# Texte fourni

——

Bartolo Cattafi ne fut pas seulement ilien d’être né en cette terre écartée du continent qu’est la Sicile, mais surtout par le décentrement que sa poésie contient, cherchant toujours à se désaxer, voire à multiplier ce qui se fourche. À l’image du clinamen lucrétien (sa véritable ascendance comme l’écrit son traducteur), qui dit la déviation naturelle des atomes dans leur chute, et leur entrechoquement possible, la poésie de Cattafi est toujours une oblique lancée, une concaténation plurielle entre plusieurs données du monde et de la nature.
La traduction de Mars et ses ides (1972-73), après celle de L’Alouette d’octobre (1976-77 – La Feugraie, 2010), que propose Philippe Di Meo, impressionne pour deux raisons : la première tient à la modernité (voire contemporanéité) de l’écriture de Cattafi, la seconde à l’intempestivité de ses visées, autant saisies dans l’industrieux mouvement de décrépitude du monde d’alors (pré-mondialisé, gorgé de chimies, arraisonnant la vieille phusis sous la coupe de la mesure de toutes choses), que dans les survivances d’un passé remontant vivace et transformé dans notre présent. Cette adéquation, toujours actée dans la tresse subtile de ses poèmes, résonne dans ce livre comme dans les cercles que dessine le choc d’une pierre jetée sur la surface miroitante d’un étang… C’est d’ailleurs moins la guerre (Mars) qui se donne immédiatement à entendre dans le ton a-lyrique de sa langue, que la division discrète et interne de séries où le poème interroge ce que nous devenons, deviendrons, pris que nous sommes, inévitablement, par les fleuves acides du monde s’effondrant.

——

# Données enregistrées
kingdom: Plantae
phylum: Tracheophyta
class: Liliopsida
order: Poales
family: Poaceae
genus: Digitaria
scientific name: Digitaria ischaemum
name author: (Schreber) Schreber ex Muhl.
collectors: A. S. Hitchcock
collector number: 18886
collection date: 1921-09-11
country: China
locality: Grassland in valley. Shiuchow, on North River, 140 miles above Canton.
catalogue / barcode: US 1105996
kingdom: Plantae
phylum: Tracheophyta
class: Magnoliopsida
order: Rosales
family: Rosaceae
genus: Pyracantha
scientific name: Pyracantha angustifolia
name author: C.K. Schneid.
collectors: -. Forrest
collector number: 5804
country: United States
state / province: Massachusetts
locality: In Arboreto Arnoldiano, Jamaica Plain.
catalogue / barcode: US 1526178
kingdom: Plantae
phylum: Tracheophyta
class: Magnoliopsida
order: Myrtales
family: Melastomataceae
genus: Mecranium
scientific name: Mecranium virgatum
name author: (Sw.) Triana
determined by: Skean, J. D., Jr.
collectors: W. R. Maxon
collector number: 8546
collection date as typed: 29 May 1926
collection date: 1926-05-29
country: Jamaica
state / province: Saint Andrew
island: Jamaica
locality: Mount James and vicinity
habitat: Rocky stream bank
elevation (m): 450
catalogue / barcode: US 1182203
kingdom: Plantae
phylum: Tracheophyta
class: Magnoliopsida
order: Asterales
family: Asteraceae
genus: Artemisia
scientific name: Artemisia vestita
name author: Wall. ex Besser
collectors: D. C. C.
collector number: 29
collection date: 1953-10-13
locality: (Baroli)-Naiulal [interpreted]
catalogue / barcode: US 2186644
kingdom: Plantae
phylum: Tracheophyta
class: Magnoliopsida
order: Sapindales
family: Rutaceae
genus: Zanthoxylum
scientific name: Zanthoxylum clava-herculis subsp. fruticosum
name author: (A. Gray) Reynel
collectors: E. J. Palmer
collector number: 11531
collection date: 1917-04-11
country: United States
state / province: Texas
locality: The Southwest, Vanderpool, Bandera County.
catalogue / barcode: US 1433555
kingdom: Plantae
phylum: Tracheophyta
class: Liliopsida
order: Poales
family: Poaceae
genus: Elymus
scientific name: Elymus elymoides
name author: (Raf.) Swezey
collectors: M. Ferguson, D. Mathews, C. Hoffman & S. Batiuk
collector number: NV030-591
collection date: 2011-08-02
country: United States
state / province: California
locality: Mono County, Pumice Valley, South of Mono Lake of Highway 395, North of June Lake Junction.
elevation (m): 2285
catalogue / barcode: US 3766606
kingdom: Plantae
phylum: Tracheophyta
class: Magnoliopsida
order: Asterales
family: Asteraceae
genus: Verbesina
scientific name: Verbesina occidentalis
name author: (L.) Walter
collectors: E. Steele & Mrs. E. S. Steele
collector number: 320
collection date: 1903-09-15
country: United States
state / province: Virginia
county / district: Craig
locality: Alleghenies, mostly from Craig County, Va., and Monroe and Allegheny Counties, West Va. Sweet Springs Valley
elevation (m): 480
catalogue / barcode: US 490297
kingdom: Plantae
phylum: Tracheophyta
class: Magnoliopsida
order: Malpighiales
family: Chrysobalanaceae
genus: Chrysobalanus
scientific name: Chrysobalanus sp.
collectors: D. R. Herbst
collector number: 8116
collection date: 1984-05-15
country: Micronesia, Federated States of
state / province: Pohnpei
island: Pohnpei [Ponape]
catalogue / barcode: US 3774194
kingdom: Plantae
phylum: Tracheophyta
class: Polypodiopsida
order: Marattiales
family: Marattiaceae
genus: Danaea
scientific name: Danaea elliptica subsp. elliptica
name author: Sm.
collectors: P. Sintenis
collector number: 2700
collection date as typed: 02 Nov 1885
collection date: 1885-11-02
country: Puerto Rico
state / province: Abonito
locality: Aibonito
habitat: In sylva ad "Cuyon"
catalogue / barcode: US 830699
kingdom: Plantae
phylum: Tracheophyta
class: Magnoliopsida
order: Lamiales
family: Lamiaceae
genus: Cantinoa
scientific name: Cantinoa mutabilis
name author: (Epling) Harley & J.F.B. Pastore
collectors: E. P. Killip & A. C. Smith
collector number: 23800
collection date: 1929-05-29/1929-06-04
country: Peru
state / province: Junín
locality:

——

# Problèmes et exercices
a. D'après le texte fourni, qui est le traducteur de Mars et ses ides ?
b. Énumérez les trois caractérisations du monde d'alors que le texte fourni donne entre parenthèses.
c. Recopiez le passage du texte fourni commençant par « Bartolo Cattafi ne » et allant jusqu'à « de la nature. », en échangeant « atomes » contre « particules ».
Les lignes constituent un matériau distinct, sans rapport avec le texte fourni.

# Corrigés par exercice
a. Philippe Di Meo.

b. pré-mondialisé ; gorgé de chimies ; arraisonnant la vieille phusis sous la coupe de la mesure de toutes choses

c.
Bartolo Cattafi ne fut pas seulement ilien d’être né en cette terre écartée du continent qu’est la Sicile, mais surtout par le décentrement que sa poésie contient, cherchant toujours à se désaxer, voire à multiplier ce qui se fourche. À l’image du clinamen lucrétien (sa véritable ascendance comme l’écrit son traducteur), qui dit la déviation naturelle des particules dans leur chute, et leur entrechoquement possible, la poésie de Cattafi est toujours une oblique lancée, une concaténation plurielle entre plusieurs données du monde et de la nature.